Love this @Aki, I think it is spot on. In the last year or so, whenever I was looking to signup for a SaaS tool, I tried to build what I needed directly with an AI tool. I didn't end up signing up with any SaaS, saved a ton of money and learned a few things along the way. We're at a turning point.
Was talking about this trend with a lot of people last week, and I realized the first order conclusion is actually incorrect. In a real sense, we aren't replacing SaaS tools 1:1 with AI. SaaS tools require things like users and UI with lots of forms. When we replace SaaS with AI, the resulting process can be radically simplified. It's not just a replacement, it can be a 10x improvement.

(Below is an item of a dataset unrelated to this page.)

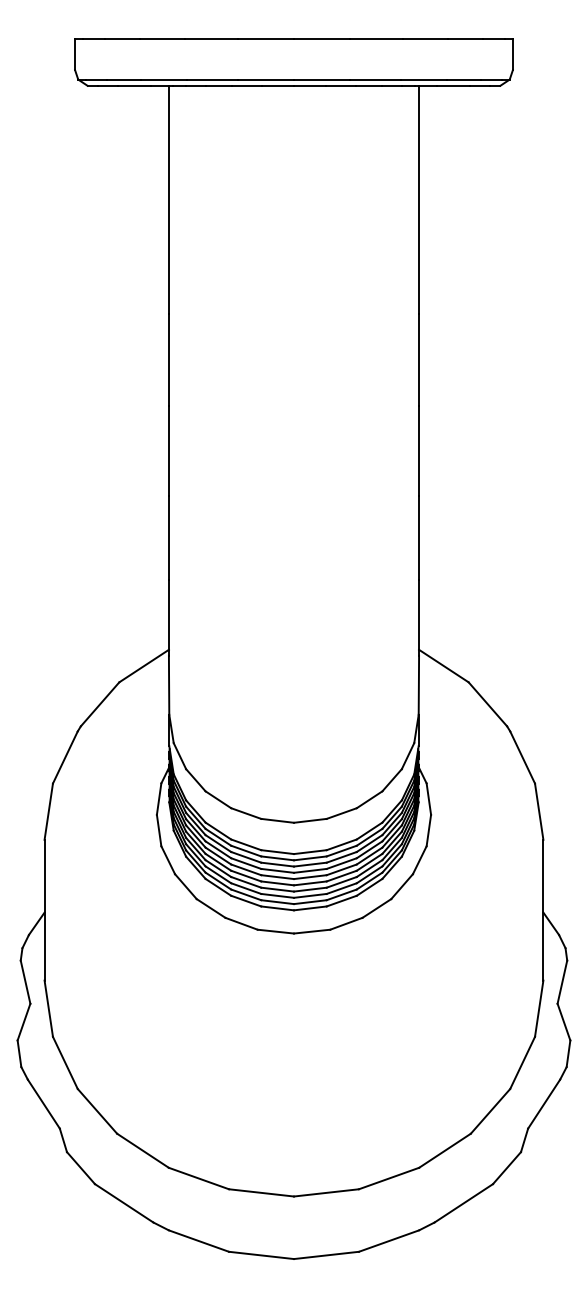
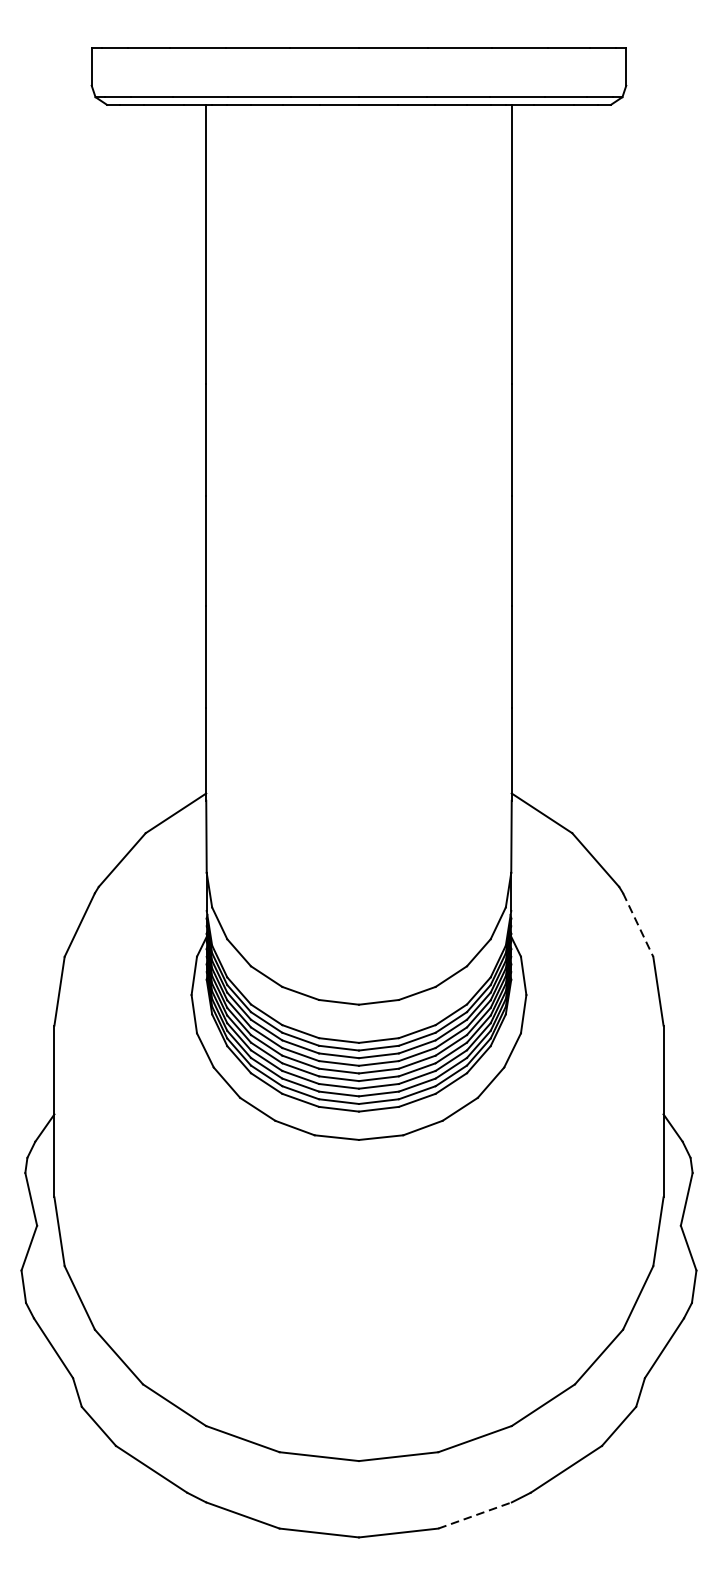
line: (522, 757) -> (638, 924), solid -> dashed
line: (389, 1241) -> (475, 1516), solid -> dashed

Nice article. How do you think email-as-a-service (saas) will be impacted? You used to be able to spin up servers and send email way back when (and you can still do that yourself - in theory) but email services don't really rely on the product itself, rather the reliability and deliverability of emails. You pay for deliverability. I think I've answered my own question ha.
I think X-as-a-service, with X being something other than just software still has a place. The reason in many cases would be that you are paying for access to or outsourcing something that you don't want to manage internally. Could be emails, or something like payments (Stripe), financial risk, insurance, hiring, logistics, etc..
Good post. I wrote a similar essay a few weeks ago, referencing similar ideas as the YC intern + invoicing product: a lot of SaaS tools are just data transformation services, which become commodities (or easily-DIYable) in a more LLM-enabled world. As a general matter, margins tend to come down over time -- the fact that SaaS has for so long had 80%+ gross margins should stand out as an unstable equilibrium to any outside observer. https://loeber.substack.com/p/18-the-end-of-schematic-businesses
Thanks, I like your data transformation analogy. Intuitively I would claim 90%+ of SaaS platforms do things that any human could do, but it would be annoying and time-consuming. When you can have a free humanlike AI doing those things, why pay for software at all?